My third visualization is a heat map which highlights the top 10 quarterbacks total sacks over the past 3 seasons. This was important to generate because in the NFL a good offensive line could really change the production of a quarterback. Patrick Mahomes and Tom Brady were sacked the least over the past 3 seasons which played a factor in there performance. Russel Wilson who got sacked the most was somewhat average in his stats over the years. It makes you question if he did have a good offensive line would his stats be better?

sacks_df <- df %>%
  filter(player %in% top_10_players_total$player & year >= 2019 & year <= 2021) %>%
  select(player,game_date,pass_sacked) %>%
  mutate(year = year(mdy(game_date))) %>%
  group_by(player,year) %>%
  summarise(pass_sacked = sum(pass_sacked), .groups = 'keep') %>%
  data.frame()


sacks_df$year <- factor(sacks_df$year)

 ggplot(sacks_df, aes(x = reorder(player, -pass_sacked), y = year, fill = pass_sacked)) +
  geom_tile(color = "black") +
  geom_text(aes(label= pass_sacked))+
  coord_equal(ratio = 1) +
  labs(title = "Heatmap : Total sacks per year by a Top 10 QB (Including Playoffs)",
       x = "Player",
       y = "Season",
       fill = "Total Sacks") +
  theme_minimal() +
  theme(plot.title = element_text(hjust = 0.5)) +
  scale_fill_continuous(low = "white",high = "purple") +
  guides(fill = guide_legend(reverse = TRUE, override.aes = list(colour = "black")))

EXTRACTED MATERIAL:

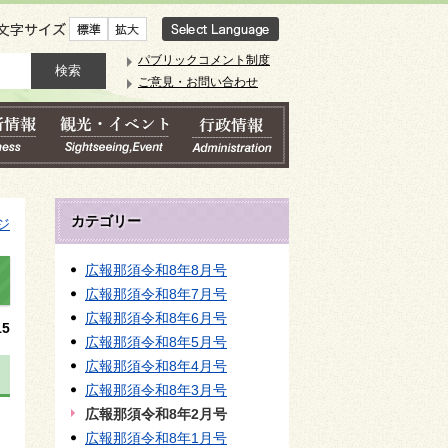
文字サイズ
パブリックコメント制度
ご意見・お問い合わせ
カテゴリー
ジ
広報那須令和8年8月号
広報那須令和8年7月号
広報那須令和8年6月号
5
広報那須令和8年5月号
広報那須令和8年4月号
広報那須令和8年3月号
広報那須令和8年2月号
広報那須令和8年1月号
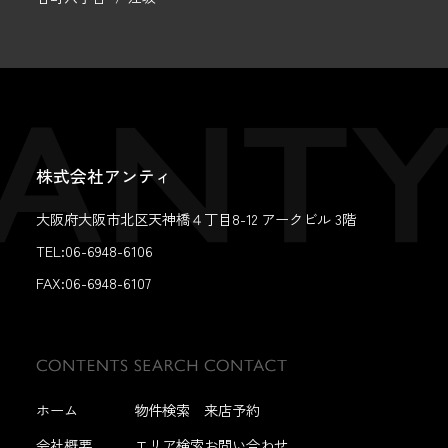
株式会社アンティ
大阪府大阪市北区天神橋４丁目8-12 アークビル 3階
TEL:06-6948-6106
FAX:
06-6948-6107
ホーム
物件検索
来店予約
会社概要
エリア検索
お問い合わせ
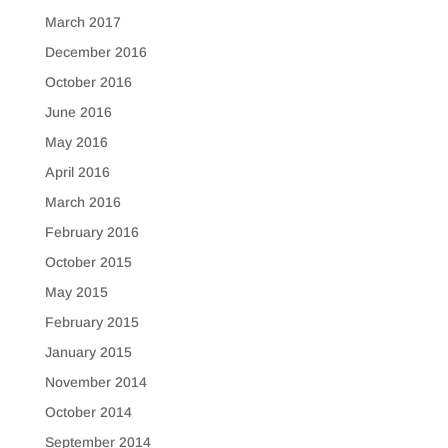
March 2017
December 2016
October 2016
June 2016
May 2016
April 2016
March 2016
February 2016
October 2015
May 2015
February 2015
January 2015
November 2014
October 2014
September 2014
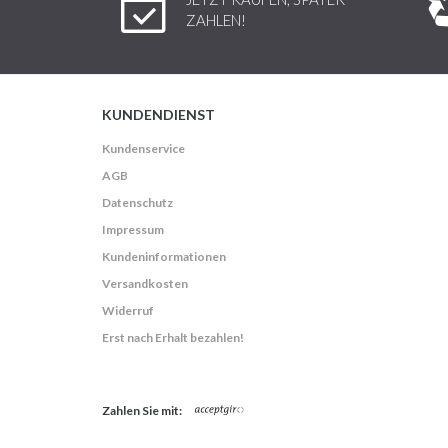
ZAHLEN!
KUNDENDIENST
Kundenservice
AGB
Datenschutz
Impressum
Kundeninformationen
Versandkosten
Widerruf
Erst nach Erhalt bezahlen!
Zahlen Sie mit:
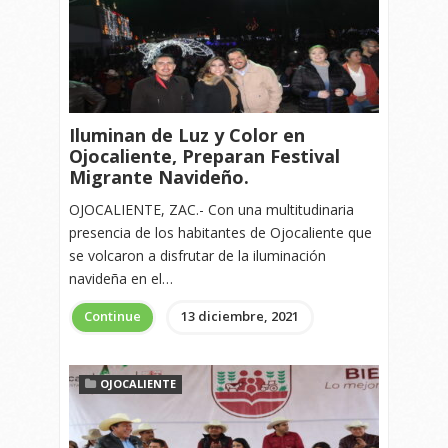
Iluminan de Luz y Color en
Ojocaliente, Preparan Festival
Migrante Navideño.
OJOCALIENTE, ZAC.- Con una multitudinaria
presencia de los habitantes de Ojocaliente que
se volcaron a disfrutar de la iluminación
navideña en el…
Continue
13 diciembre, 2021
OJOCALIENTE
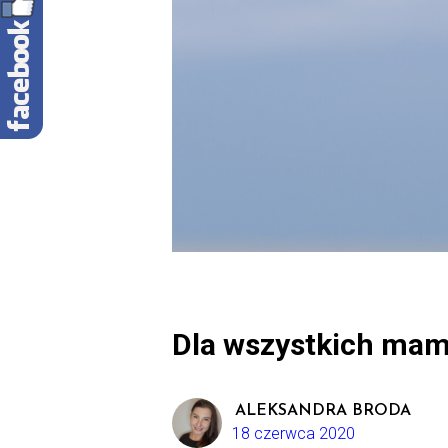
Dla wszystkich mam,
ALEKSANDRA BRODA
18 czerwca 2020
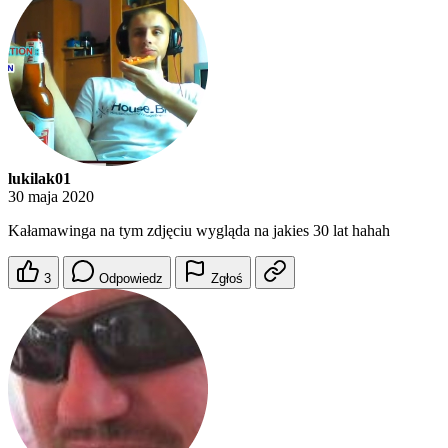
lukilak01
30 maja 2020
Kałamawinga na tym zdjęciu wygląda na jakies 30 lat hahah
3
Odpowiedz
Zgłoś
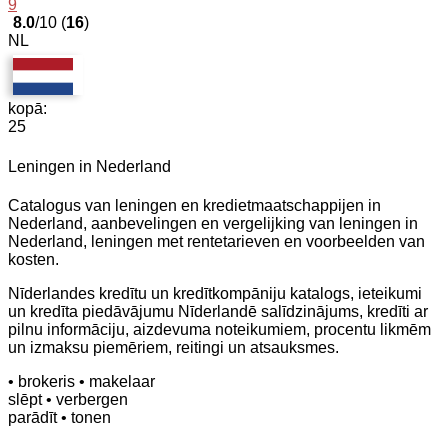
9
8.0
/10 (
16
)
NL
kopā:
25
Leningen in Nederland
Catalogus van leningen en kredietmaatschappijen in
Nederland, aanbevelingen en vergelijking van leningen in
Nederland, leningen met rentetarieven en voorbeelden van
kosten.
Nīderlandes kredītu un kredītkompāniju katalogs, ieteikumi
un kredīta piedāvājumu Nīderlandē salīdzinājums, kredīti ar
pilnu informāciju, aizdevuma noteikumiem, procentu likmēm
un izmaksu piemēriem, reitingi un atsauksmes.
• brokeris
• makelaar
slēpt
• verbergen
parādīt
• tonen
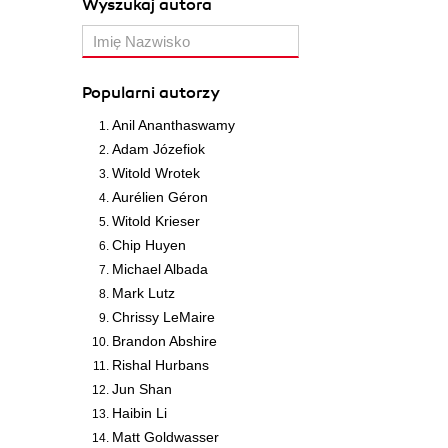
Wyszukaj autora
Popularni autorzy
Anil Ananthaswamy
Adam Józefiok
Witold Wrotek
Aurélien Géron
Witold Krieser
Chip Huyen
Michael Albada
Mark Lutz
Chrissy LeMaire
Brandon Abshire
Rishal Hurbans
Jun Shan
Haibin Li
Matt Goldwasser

GOAL OF THE EXERCISE: In the heat map text, reproduce word for word the stretch that starts at "sacks_df <- df" and stops after "sacks_df$year <- factor(sacks_df$year)".

SOLUTION:
sacks_df <- df %>%
  filter(player %in% top_10_players_total$player & year >= 2019 & year <= 2021) %>%
  select(player,game_date,pass_sacked) %>%
  mutate(year = year(mdy(game_date))) %>%
  group_by(player,year) %>%
  summarise(pass_sacked = sum(pass_sacked), .groups = 'keep') %>%
  data.frame()


sacks_df$year <- factor(sacks_df$year)